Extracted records
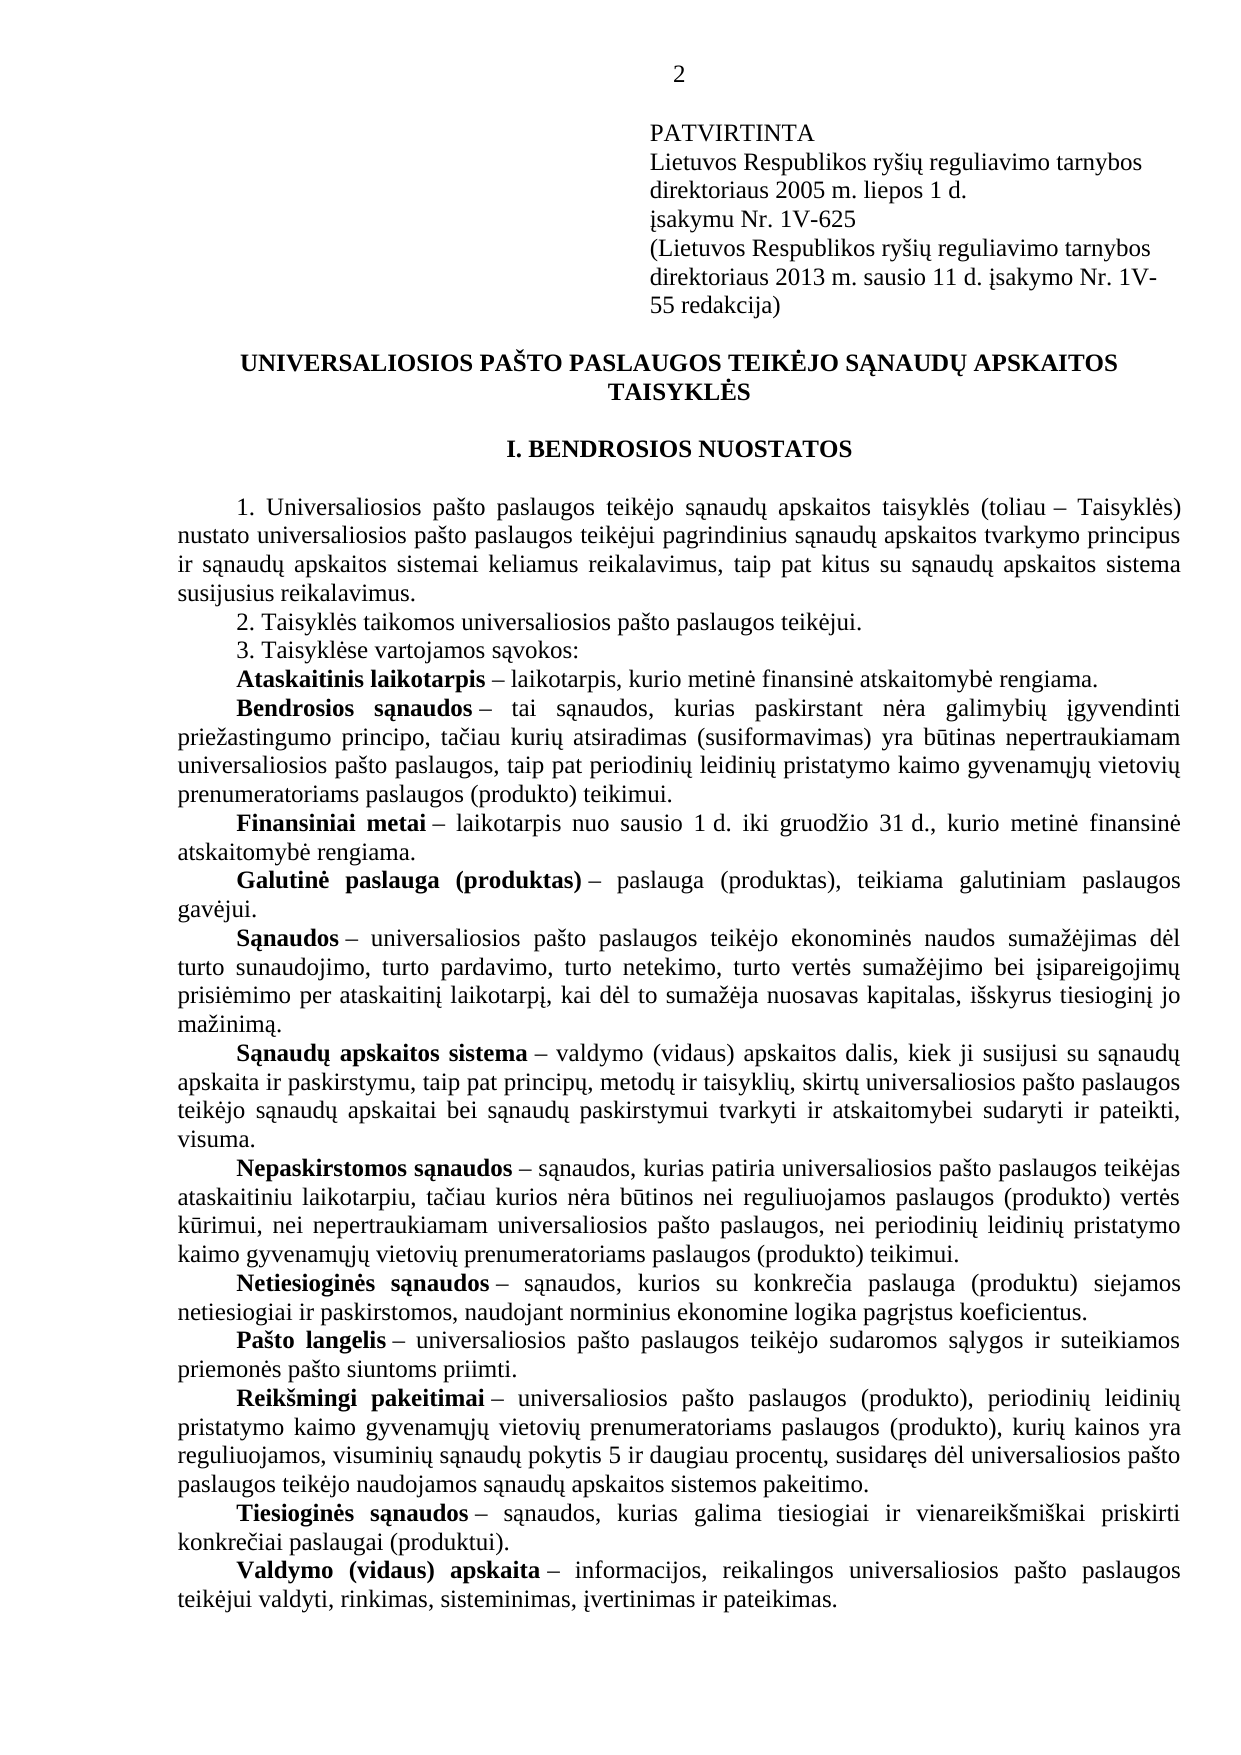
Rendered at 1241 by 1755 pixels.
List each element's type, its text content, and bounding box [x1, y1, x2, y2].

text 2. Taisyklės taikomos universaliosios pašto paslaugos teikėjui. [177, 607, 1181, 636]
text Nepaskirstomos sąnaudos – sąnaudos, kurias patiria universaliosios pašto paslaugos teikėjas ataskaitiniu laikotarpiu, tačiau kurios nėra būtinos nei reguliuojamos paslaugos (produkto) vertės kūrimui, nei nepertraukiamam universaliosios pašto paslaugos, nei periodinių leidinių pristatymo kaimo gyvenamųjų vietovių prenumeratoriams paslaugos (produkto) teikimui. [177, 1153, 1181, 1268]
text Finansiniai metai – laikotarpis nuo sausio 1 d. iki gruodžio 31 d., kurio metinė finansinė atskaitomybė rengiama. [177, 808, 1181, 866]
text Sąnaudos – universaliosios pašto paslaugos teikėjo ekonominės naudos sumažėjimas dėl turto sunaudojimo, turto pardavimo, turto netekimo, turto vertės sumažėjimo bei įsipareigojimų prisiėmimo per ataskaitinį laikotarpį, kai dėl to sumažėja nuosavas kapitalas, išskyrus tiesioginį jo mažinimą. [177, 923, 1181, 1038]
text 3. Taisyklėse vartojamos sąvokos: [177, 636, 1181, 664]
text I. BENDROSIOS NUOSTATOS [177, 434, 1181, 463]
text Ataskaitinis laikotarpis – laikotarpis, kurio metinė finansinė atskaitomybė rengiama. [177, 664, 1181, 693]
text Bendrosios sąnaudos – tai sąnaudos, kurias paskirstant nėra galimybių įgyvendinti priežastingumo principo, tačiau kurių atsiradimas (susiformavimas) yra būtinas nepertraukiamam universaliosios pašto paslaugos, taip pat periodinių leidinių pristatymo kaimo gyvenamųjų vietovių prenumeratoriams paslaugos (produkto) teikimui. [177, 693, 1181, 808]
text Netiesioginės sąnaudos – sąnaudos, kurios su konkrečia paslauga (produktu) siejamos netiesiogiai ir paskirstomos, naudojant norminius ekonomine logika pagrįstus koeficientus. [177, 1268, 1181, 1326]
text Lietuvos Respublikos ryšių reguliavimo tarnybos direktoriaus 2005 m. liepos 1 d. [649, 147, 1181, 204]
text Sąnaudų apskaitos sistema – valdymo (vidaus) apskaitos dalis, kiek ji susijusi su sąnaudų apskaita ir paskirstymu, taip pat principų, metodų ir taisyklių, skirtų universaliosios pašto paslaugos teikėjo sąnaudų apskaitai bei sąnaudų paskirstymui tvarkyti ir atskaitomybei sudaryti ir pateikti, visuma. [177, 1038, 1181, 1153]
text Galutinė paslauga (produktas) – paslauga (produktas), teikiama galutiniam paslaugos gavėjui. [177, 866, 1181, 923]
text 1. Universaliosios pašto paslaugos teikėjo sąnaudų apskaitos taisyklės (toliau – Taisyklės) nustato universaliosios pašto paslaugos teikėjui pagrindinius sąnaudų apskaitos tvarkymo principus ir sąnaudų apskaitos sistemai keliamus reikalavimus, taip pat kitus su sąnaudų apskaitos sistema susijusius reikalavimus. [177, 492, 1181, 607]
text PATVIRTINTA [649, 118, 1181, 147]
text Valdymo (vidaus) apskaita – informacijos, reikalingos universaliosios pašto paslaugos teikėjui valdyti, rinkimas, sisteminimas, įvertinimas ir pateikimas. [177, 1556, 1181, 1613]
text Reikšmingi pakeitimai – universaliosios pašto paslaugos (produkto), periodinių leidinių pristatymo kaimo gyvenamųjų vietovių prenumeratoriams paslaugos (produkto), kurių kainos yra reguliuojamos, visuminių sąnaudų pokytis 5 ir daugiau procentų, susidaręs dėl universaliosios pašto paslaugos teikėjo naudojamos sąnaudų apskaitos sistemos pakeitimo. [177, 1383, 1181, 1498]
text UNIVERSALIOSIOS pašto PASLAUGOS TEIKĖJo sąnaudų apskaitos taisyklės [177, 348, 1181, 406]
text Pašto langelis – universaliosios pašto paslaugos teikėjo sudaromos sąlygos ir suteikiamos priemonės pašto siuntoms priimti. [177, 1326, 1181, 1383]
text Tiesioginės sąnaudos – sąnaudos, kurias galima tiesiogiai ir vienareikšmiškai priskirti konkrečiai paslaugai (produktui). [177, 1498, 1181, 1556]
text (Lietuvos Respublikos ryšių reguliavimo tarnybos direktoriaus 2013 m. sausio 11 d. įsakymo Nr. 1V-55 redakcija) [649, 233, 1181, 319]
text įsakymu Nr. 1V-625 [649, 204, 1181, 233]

Your task:
Repeat word for word the rows from the very first one through the line that contains "List each element's", including that line. Omit any pictures.

Result below:
Rendered at 1241 by 1755 pixels.
List each element's type, its text content, and bounding box [x1, y1, x2, y2].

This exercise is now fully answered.